Erkekler neden bu kadar zayıf olur bilinmez. Evlerinde biraz huzursuzluk başlasa hemen soluğu ikinci kadının kolları arasında alırlar.
Belli bir süre sonra heyecanını kaybeden evliliklerde, bu duruma katlanan hep kadındır. Evliliği götürmeye çalışan, eksilen ilginin, sevginin, aşkın yerine, dostluğu, arkadaşlığı koyan ve evlilik düzeni korumak için fedakarlık yapan hep kadındır.
Erkekler belli bir süre sonra, kendilerine yeni heyecanlar, yeni aşklar aramaya başlar. Gerekçeleri de açıktır “İlişkimiz eskisi gibi değil, heyecanını yitirdi.” Oysa aynı gerekçe kadın için de vardır ama kadın hemen kendini bir başka erkeğin kollarına atmaz. “Evliğimi nasıl kurtarırım!” telaşına ve çabasına girer. ( hatta, bazı kadınlar, erkeğin kaçamaklarına göz yumar) erkekse hemen bir başka kadının kollarının arasında arar mutluluğu. Yeni kadına ayıracağı zamanı ve onu elde etmek için ettiği iltifatların yarısını, evliliğini kurtarmak için karısına harcasa, evliliklerin inanın yüzde 80’ni kurtulur ama erkekler bu çabayı “vefakar” eşlerine değil, “çıkarcı” aşklarına harcamayı yeğler. Nedeni de “güçlü” olmaları değil “güçsüz” olmalarından kaynaklanır.
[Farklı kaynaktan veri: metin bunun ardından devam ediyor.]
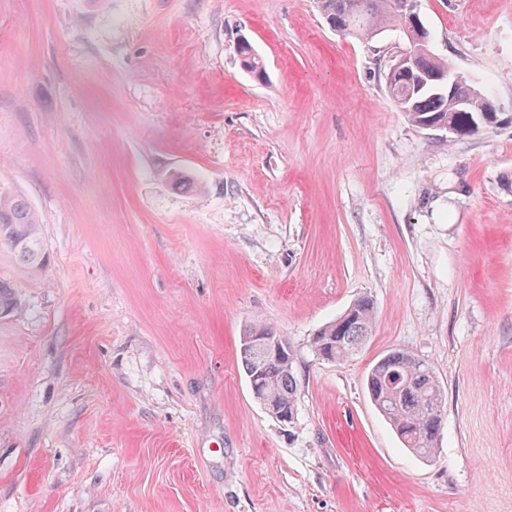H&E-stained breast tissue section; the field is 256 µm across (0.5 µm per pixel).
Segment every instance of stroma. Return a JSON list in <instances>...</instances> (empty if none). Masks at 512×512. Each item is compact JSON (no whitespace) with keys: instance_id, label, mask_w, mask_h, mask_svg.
<instances>
[{"instance_id":"stroma-1","label":"stroma","mask_w":512,"mask_h":512,"mask_svg":"<svg viewBox=\"0 0 512 512\" xmlns=\"http://www.w3.org/2000/svg\"><path fill=\"white\" fill-rule=\"evenodd\" d=\"M420 16L506 121L412 125L378 60L399 30L316 0H0V186L49 256L0 252V512H512V0ZM364 295L370 339L318 357ZM255 325L293 346V423L251 395ZM394 349L443 386L434 457L368 394Z\"/></svg>"}]
</instances>
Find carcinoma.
<instances>
[{"mask_svg":"<svg viewBox=\"0 0 512 512\" xmlns=\"http://www.w3.org/2000/svg\"><path fill=\"white\" fill-rule=\"evenodd\" d=\"M323 17L336 25V31L363 39H374L389 27H398L406 46H420L419 31L413 28L399 8V0H317ZM412 68L442 72L448 62L435 56L430 46L416 52ZM409 78L402 71L392 78V100L409 122L419 127L427 122L457 128L464 135L470 131L474 113L459 112L446 97L430 90L413 94L408 102L406 88ZM458 93L471 100L472 108L482 104L484 90L464 81ZM40 217L27 201L0 188V248L8 250L23 265L42 266L47 261L39 231ZM18 299L11 283L0 278V315L17 306ZM375 319L374 303L368 296L357 298L335 320L320 327L311 340L318 355L340 361L352 355L372 335ZM272 338L283 346L285 355L263 358L257 353L239 351V359L248 382L254 384L252 396L265 405L281 411L296 410L297 378L294 351L288 339L267 327ZM371 399L389 422L404 447L429 457L433 454L442 427L441 406L444 390L434 368L425 360L407 351L396 349L383 356L367 378Z\"/></svg>","mask_w":512,"mask_h":512,"instance_id":"1","label":"carcinoma"}]
</instances>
İşte Erol Köse; On altı yıllık evliliğinde aksaklıklar başlayınca, bu evliliği noktalamadan, yapımcısı ve prodüktörlüğünü yaptığı şarkıcı Gülşen’le ilişkiye girmekte bir sakınca görmüyor, bu yetmediği gibi, aşkını şarkıcısı Gülşen’e ispat etmek için, televizyonlara çıkıp canlı yayında Gülşen’i sevdiğini söylüyor.
Bütün bunları yaparken, Erol Köse; genç kızının duygularını hiç mi düşünmedi? On altı yıllık eşinin gururunu ayaklar altına alırken yüreği hiç mi sızlamadı? Ondan bunu yapmasını isteyen sevgilisinin nasıl bir vicdanı olduğunu hiç mi hesaba katmadı?. Bir kadını gururlandırırken, on altı yıllık eşini nasıl böyle bir duruma soktuğunun hesabını hiç mi yapmadı? Üstelik yasak bir aşk yaşarken nasıl oluyor da halkın desteğini istiyor? Aile kurumunu yok mu sayıyor? Türk örf ve adetleri ortadan kalktı da biz mi bilmiyoruz? Halk bu kadar duyarsız mı?.. Bunu çok merak ediyorum.
Kim Erol Köse’ye (Gülşen’den başka) “Bravo aşkı için bak neler yaptı? Ne büyük aşk!” diyecek?.
Bugün bunu isteyen Gülşen yarın, “bana olan aşkını kanıtlamak için, git filanı vur!” derse vuracak mı? Veya “kendini uçurumdan at!” derse atacak mı? “Kızını bir daha görmeyeceksin?” derse, Erol Köse, kızından vaz mı geçecek?..
“Aşkın gözü kördür” derler ya, Erol Köse, sanırım buna iyi bir örnek oluşturuyor.
Ama, bir başka deyiş daha var. “rüzgar eken fırtına biçer....” derler. Bir başkasının mutsuzluğu üzerine kurulan birliktelikler eninde sonunda bitmeye mahkumdur. Hele de aşkı bir “zaaf “ olarak algılayan insanlar için, bu konuyu durup bir kez daha düşünmek gerek!...
Aşk kuşkusuz çok güzel ve saygı duyulacak bir duygudur ama “acınası aşklar” bunun dışında tutulmalıdır. Aşk yürek işidir. Kalp kırarak, onurlar çiğnenerek yaşanan duygulara sadece “ilişki” denir aşk başka bir şeydir. Bunları birbiriyle karıştırmamak gerek.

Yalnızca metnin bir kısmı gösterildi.